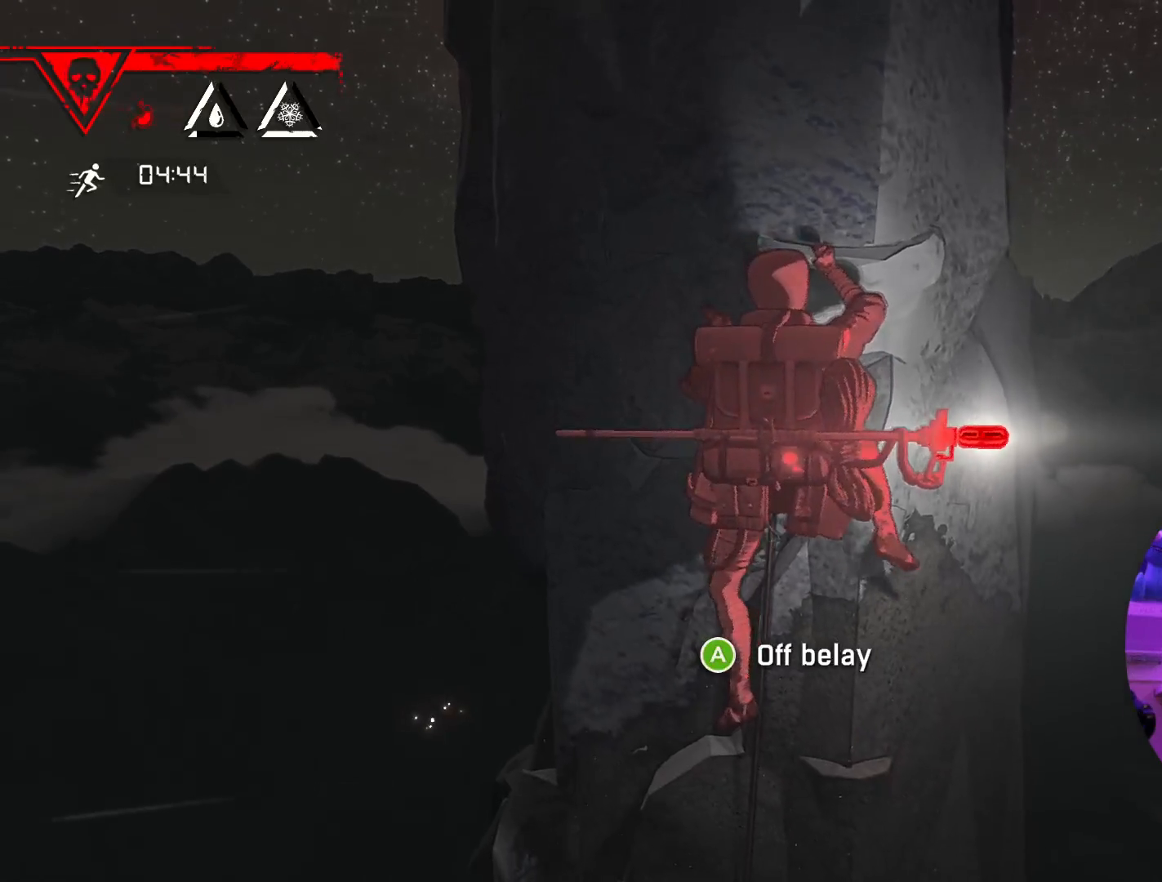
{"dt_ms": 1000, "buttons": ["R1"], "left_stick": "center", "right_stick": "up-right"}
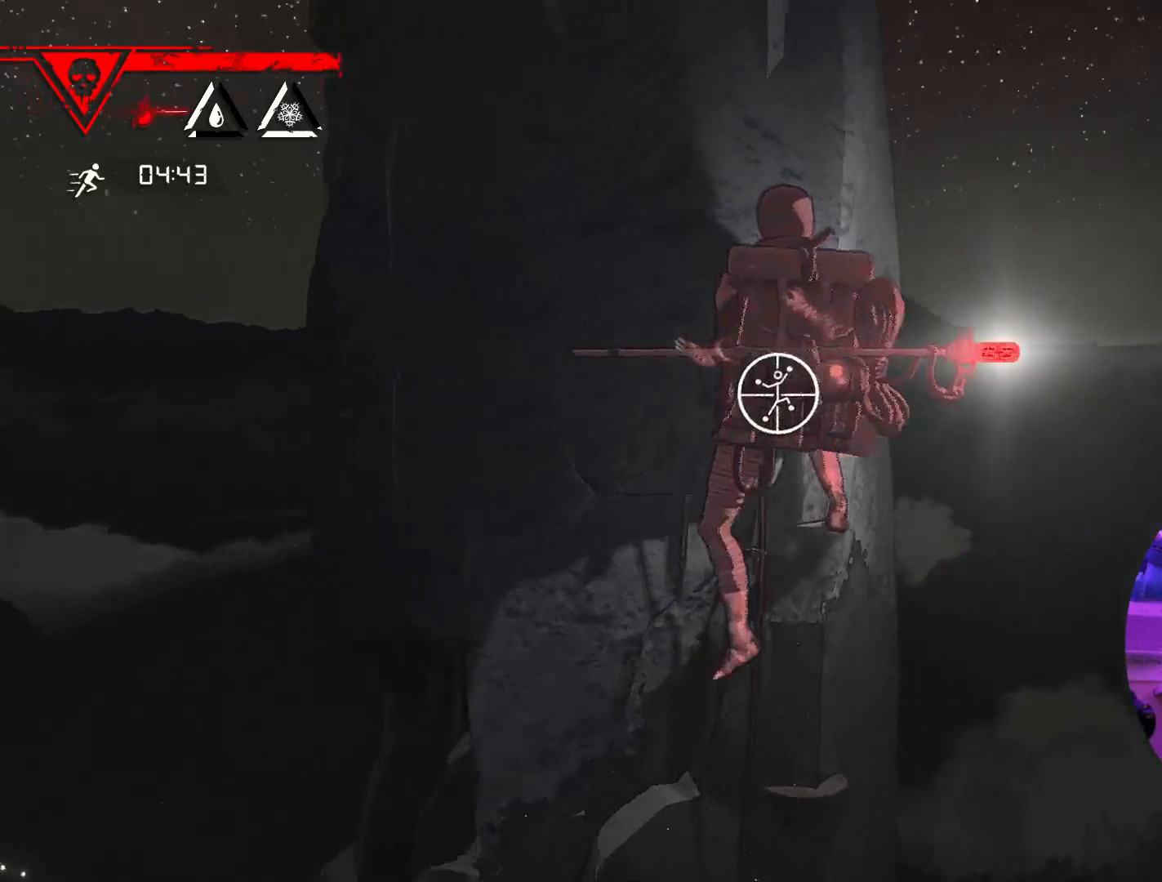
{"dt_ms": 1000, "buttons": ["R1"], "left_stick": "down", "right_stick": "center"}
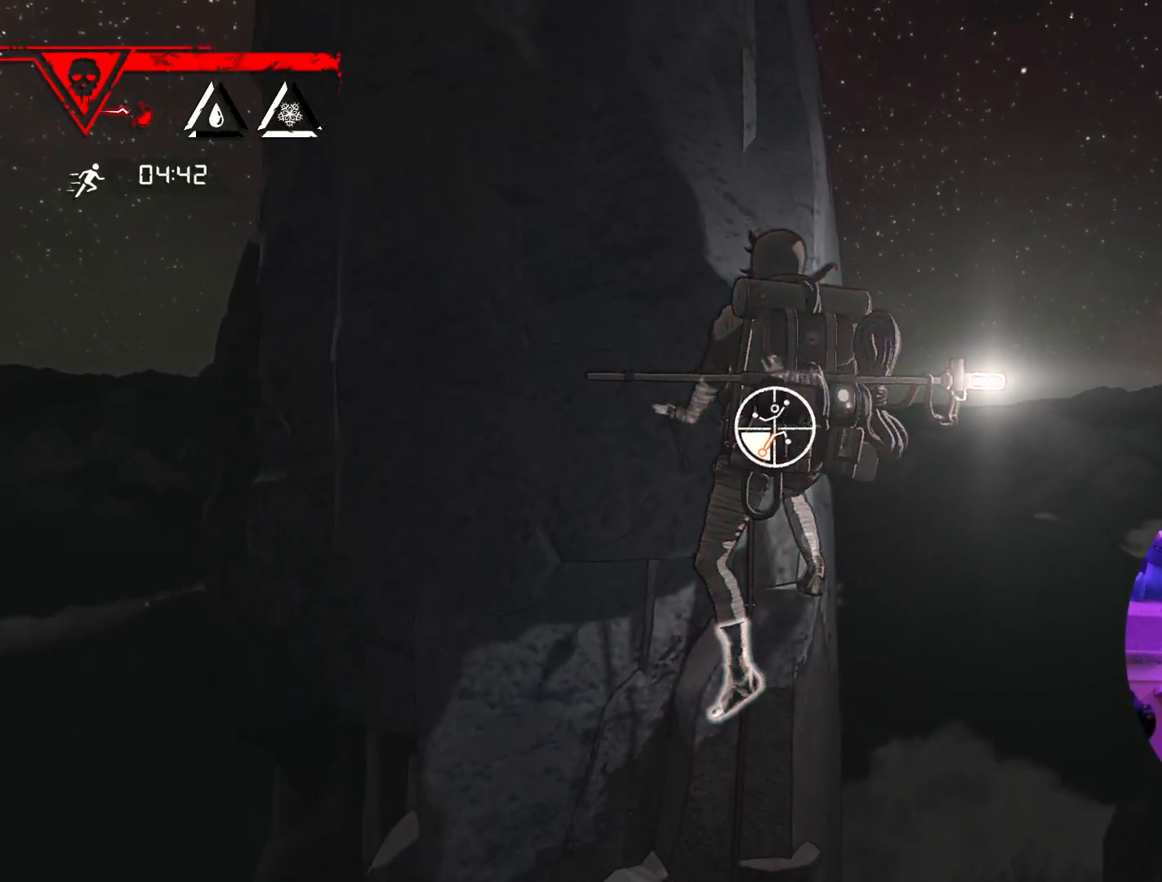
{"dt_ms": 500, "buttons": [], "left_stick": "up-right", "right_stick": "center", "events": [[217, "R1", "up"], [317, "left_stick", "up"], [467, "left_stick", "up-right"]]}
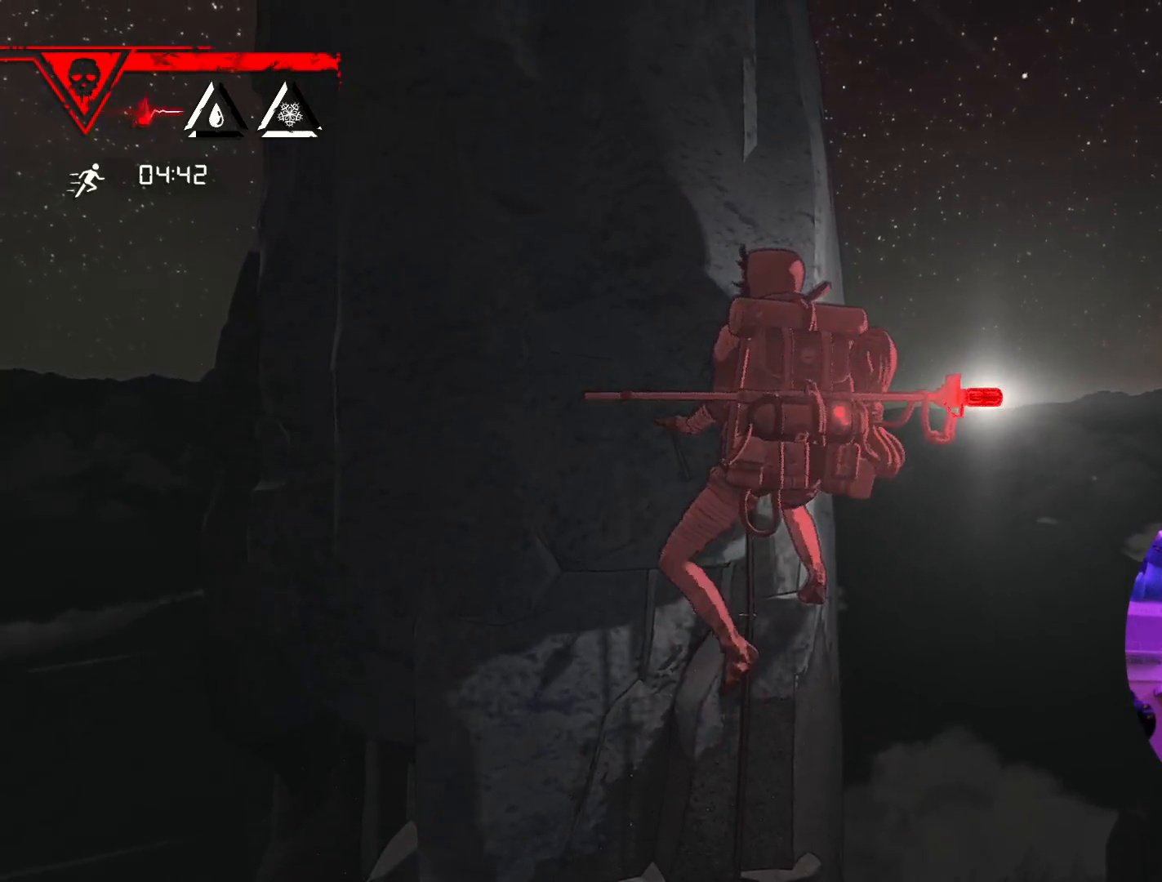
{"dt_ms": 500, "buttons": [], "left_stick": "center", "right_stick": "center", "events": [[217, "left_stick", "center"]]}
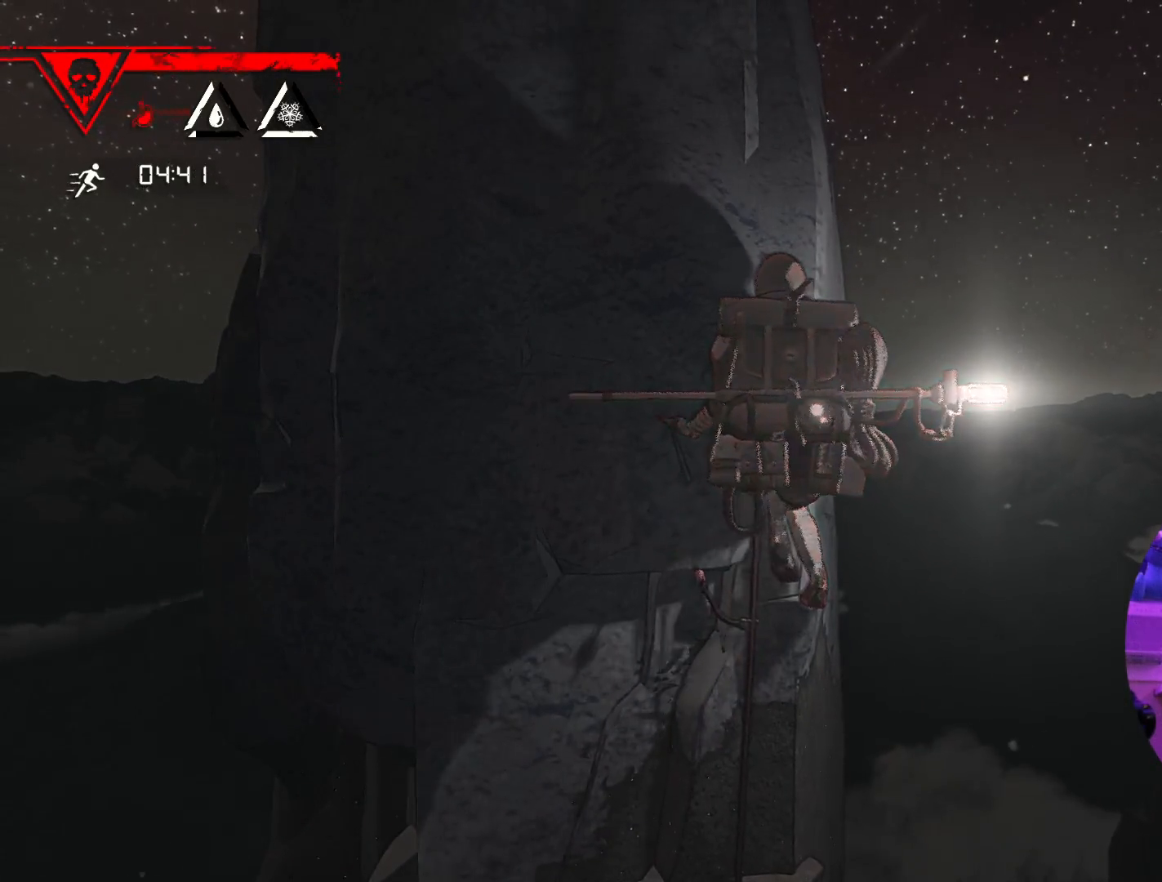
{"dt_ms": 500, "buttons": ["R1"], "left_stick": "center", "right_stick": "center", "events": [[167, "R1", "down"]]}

**Exercise aim:** A verbatim copy of the material, pictures excluded, is what must be produced.

**Solution to this task:**
{"dt_ms": 1000, "buttons": ["R1"], "left_stick": "center", "right_stick": "up-right"}
{"dt_ms": 1000, "buttons": ["R1"], "left_stick": "down", "right_stick": "center"}
{"dt_ms": 500, "buttons": [], "left_stick": "up-right", "right_stick": "center", "events": [[217, "R1", "up"], [317, "left_stick", "up"], [467, "left_stick", "up-right"]]}
{"dt_ms": 500, "buttons": [], "left_stick": "center", "right_stick": "center", "events": [[217, "left_stick", "center"]]}
{"dt_ms": 500, "buttons": ["R1"], "left_stick": "center", "right_stick": "center", "events": [[167, "R1", "down"]]}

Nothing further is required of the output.